Going Back to School After We Married
In the fall of 1971, when our son, Bengie, was two and a half, I enrolled as a junior majoring in sociology with a minor in anthropology. I wanted to major in anthropology, but there weren’t enough courses since Ben was the only anthropologist at the time. During my last two years of college, I took three sociology and three anthropology classes from Ben. My favorite subject was social psychology (how society determines behavior), and my favorite course was “Culture and Personality” (how culture shapes personality).
My “Religion in America” sociology class, taught by another professor, turned me into a Lutheran rebel. I discovered that churches had white congregations with white pastors, and black congregations with white and black pastors, but there were no integrated churches or white congregations with black pastors. I decided to write my term paper on how well the membership of local churches reflected the makeup of their surrounding neighborhoods. Some didn’t. The district president refused to give me access to any membership statistics. He said, “What would be the point?” I said nothing but thought, He knows exactly the point.
A few students complained to the administration that I spoke too much in Ben’s classes, asked too many questions, and received favorable treatment regarding grades. I got As in his classes, but I did the same in my other subjects. The university dismissed the complaint.

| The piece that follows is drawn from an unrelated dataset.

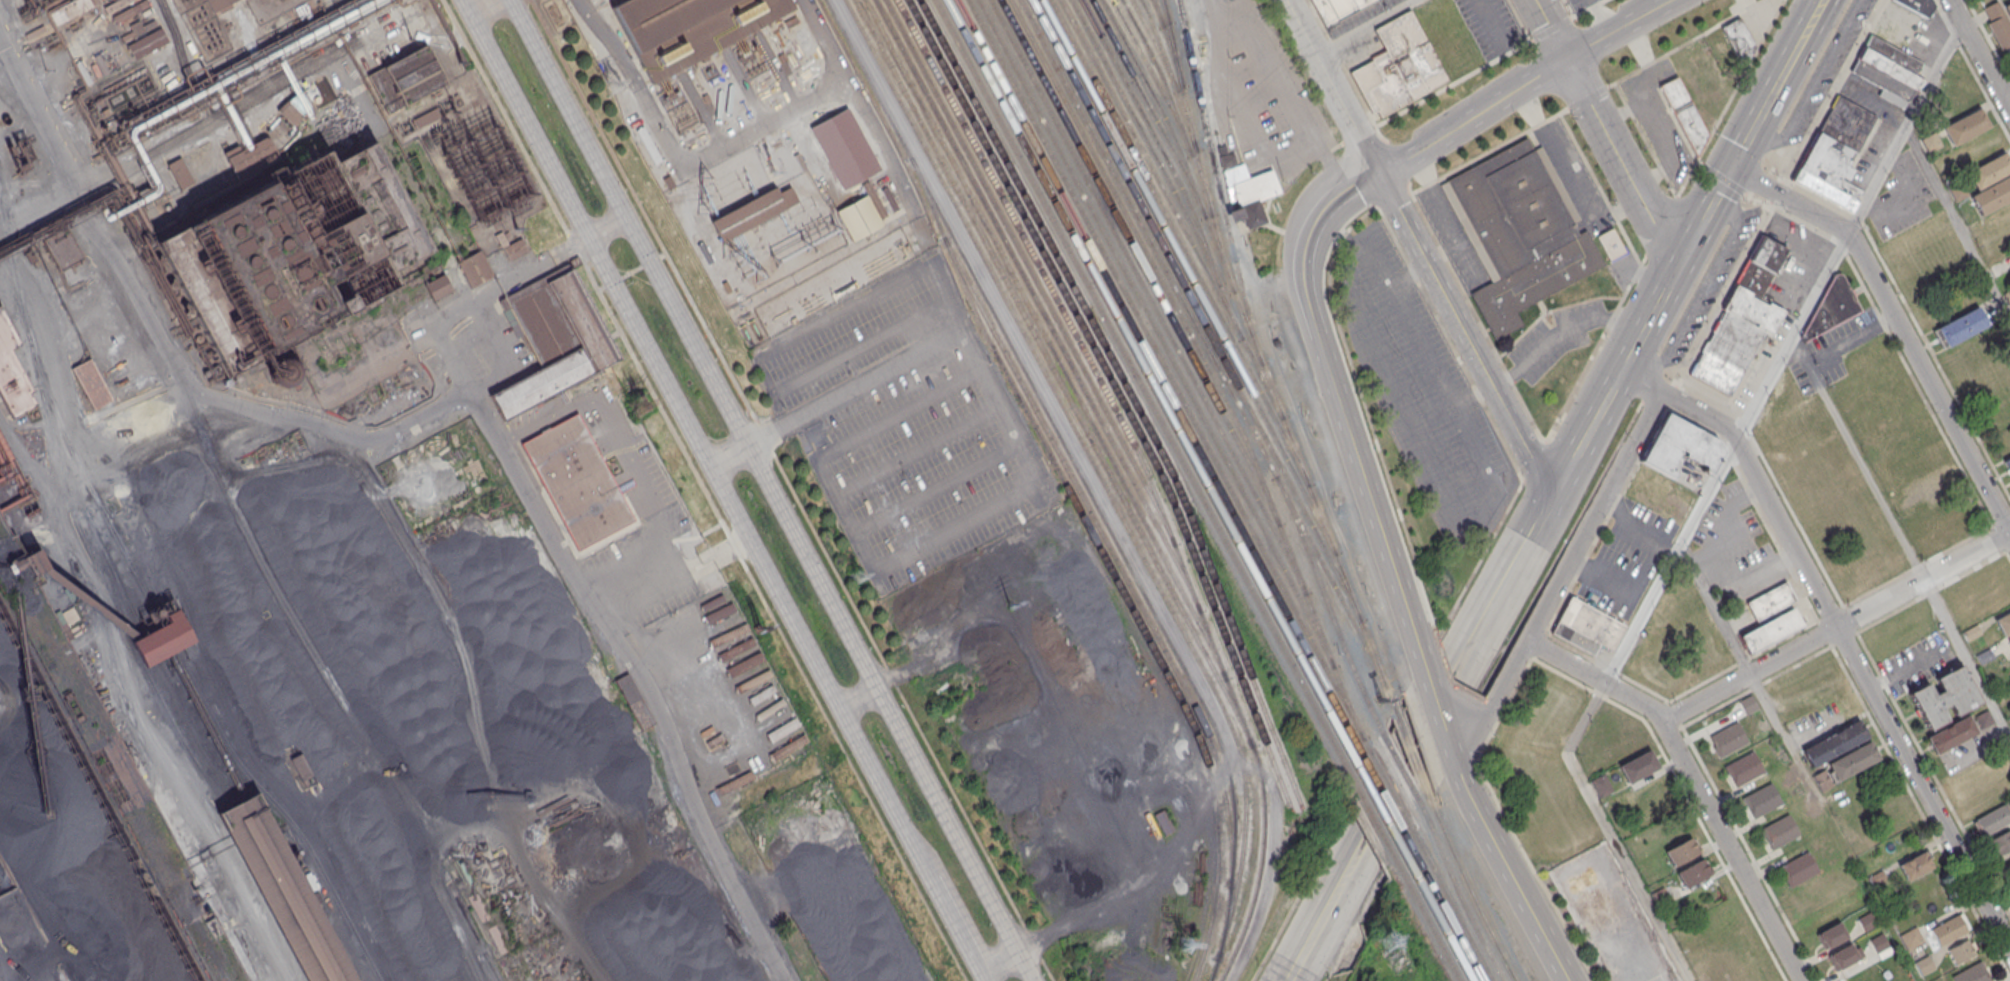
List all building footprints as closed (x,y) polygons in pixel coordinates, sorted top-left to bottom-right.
[(115,1),(117,0),(134,0),(107,14),(103,6),(115,1)] [(111,16),(142,0),(147,0),(150,6),(115,24),(111,16)] [(213,13),(237,0),(206,0),(213,13)] [(788,0),(610,0),(610,3),(646,82),(794,15),(788,0)] [(1326,27),(1376,0),(1311,0),(1326,27)] [(1937,1),(1936,0),(1892,0),(1892,1),(1928,19),(1937,1)] [(2009,47),(2009,2),(1999,7),(1997,2),(1981,9),(1999,51),(2009,47)] [(1448,82),(1411,10),(1374,28),(1385,52),(1350,69),(1375,118),(1448,82)] [(1720,28),(1741,62),(1760,50),(1739,17),(1720,28)] [(131,30),(128,24),(138,18),(142,25),(154,18),(165,40),(130,57),(120,36),(131,30)] [(1850,76),(1910,105),(1922,79),(1917,76),(1923,62),(1869,36),(1850,76)] [(365,75),(424,43),(445,83),(386,115),(365,75)] [(94,59),(93,56),(97,54),(99,53),(109,73),(102,76),(100,71),(89,77),(83,65),(94,59)] [(1692,153),(1711,143),(1679,76),(1659,85),(1692,153)] [(1876,115),(1835,95),(1793,185),(1843,208),(1849,195),(1840,191),(1876,115)] [(276,109),(286,99),(305,117),(295,127),(276,109)] [(415,128),(442,119),(438,108),(411,117),(415,128)] [(1951,147),(1990,128),(1980,108),(1941,127),(1951,147)] [(783,133),(800,167),(792,171),(775,137),(783,133)] [(240,149),(266,135),(280,162),(240,183),(228,160),(226,157),(223,151),(238,144),(240,149)] [(1445,179),(1496,277),(1469,292),(1494,340),(1523,325),(1516,311),(1605,265),(1586,229),(1577,234),(1526,137),(1445,179)] [(226,377),(398,286),(390,270),(431,249),(396,183),(373,141),(331,164),(324,151),(155,242),(226,377)] [(2009,201),(2009,161),(2006,153),(1966,171),(1976,192),(1969,195),(1979,215),(2009,201)] [(166,163),(181,155),(201,193),(186,201),(166,163)] [(873,166),(869,156),(858,159),(861,170),(873,166)] [(1282,193),(1273,169),(1247,178),(1243,166),(1225,172),(1246,230),(1267,222),(1259,201),(1282,193)] [(880,195),(884,204),(892,200),(883,184),(867,192),(871,199),(880,195)] [(785,206),(778,192),(790,186),(797,200),(785,206)] [(710,220),(775,187),(778,192),(785,206),(721,240),(710,220)] [(67,227),(83,259),(59,271),(42,239),(67,227)] [(1594,237),(1608,263),(1627,252),(1613,227),(1594,237)] [(1694,378),(1734,395),(1761,332),(1772,336),(1783,309),(1762,300),(1785,246),(1756,234),(1694,378)] [(493,277),(480,250),(457,262),(471,289),(493,277)] [(503,420),(620,357),(568,261),(504,296),(541,365),(489,394),(503,420)] [(433,301),(453,292),(445,274),(425,283),(433,301)] [(1861,311),(1846,282),(1796,308),(1805,325),(1797,329),(1803,341),(1861,311)] [(1942,349),(1988,329),(1979,309),(1933,328),(1942,349)] [(10,419),(0,401),(0,312),(18,346),(8,352),(30,393),(27,395),(33,406),(10,419)] [(90,359),(71,369),(93,411),(112,401),(90,359)] [(518,442),(576,411),(634,520),(576,550),(518,442)] [(1713,474),(1727,443),(1664,413),(1640,463),(1670,477),(1679,457),(1713,474)] [(36,547),(5,562),(8,567),(10,572),(22,566),(27,576),(40,570),(46,567),(36,547)] [(1746,599),(1754,619),(1796,603),(1788,583),(1746,599)] [(1626,624),(1569,596),(1551,635),(1595,656),(1600,645),(1613,651),(1626,624)] [(705,611),(708,622),(735,614),(731,603),(705,611)] [(177,607),(166,613),(169,619),(162,623),(142,633),(138,636),(131,639),(145,665),(157,659),(170,652),(176,649),(194,639),(177,607)] [(1802,629),(1794,610),(1738,632),(1746,651),(1802,629)] [(2009,631),(2009,610),(1996,613),(2000,634),(2009,631)] [(1926,731),(1980,707),(1962,666),(1934,678),(1939,690),(1933,692),(1929,684),(1909,693),(1926,731)] [(1741,700),(1746,713),(1758,710),(1754,696),(1741,700)] [(1935,756),(1978,736),(1969,718),(1927,737),(1935,756)] [(1708,736),(1719,757),(1749,741),(1738,721),(1708,736)] [(1870,740),(1861,721),(1802,747),(1810,766),(1870,740)] [(1870,740),(1827,764),(1837,783),(1881,759),(1870,740)] [(1628,784),(1660,768),(1650,749),(1618,765),(1628,784)] [(1724,765),(1734,787),(1765,773),(1755,751),(1724,765)] [(292,758),(303,780),(311,776),(301,754),(292,758)] [(1601,798),(1614,791),(1604,773),(1591,780),(1601,798)] [(1753,819),(1782,805),(1771,783),(1743,797),(1753,819)] [(244,794),(233,799),(225,804),(215,808),(307,980),(357,980),(254,788),(244,794)] [(2009,828),(2009,815),(2008,808),(1974,817),(1979,835),(2009,828)] [(1154,815),(1165,834),(1174,829),(1162,810),(1154,815)] [(1760,827),(1769,849),(1800,836),(1790,814),(1760,827)] [(1664,851),(1673,867),(1700,853),(1691,836),(1664,851)] [(1818,874),(1810,852),(1779,865),(1788,886),(1818,874)] [(1898,865),(1906,882),(1933,868),(1925,852),(1898,865)] [(1683,889),(1711,876),(1703,858),(1675,871),(1683,889)] [(1970,932),(1962,915),(1931,928),(1939,946),(1970,932)] [(1817,931),(1824,949),(1848,939),(1841,922),(1817,931)] [(1901,936),(1909,950),(1924,941),(1916,927),(1901,936)] [(1948,950),(1956,965),(1976,953),(1967,939),(1948,950)] [(1835,971),(1860,960),(1853,944),(1828,954),(1835,971)] [(1935,968),(1929,956),(1916,963),(1922,975),(1935,968)] [(1955,980),(1989,980),(1983,963),(1952,973),(1955,980)]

On school days, I dropped Bengie off at the campus child care center at the adjacent church. I enjoyed my classes, relishing being back in the intellectual atmosphere of college life. At twenty-six, I was older than most of the other students, but I identified more with them than the faculty. I related well to the other faculty wives who were taking classes since we shared that dual identity.
However, I quickly realized that my carefree college days were gone forever. I had a husband and child to care for and a house to maintain. After I picked up Bengie, there were no extracurricular campus activities for me, and going to school full-time with a toddler didn’t leave much time or energy for socializing.
I Receive My Degree in Sociology with a Minor in Anthropology
The following April in 1973, Ben’s book The Gbandes: A People of the Liberian Hinterland was published. Nelson Hall, the publisher, used my photograph of a Gbandi woman displaying a woven basket on the cover. Not only that, I had spent umpteen hours typing and editing it. Ben inscribed my copy as follows: “The first woman I really loved and trusted completely was my mother. That’s why I decided to write a book about her tribe. Nita, you are the second woman I love and trust as much, and even more.”
In May I graduated with a BA in sociology with a minor in anthropology. The entire family was invited, but Dad was angry with Jim and told me he wouldn’t come if he was there. Mom and Dad’s absence dampened the occasion, but Jim and his wife and Sandy came. In the home movies Jim took, Ben is sitting up front with the faculty as I walk across the stage to receive my diploma.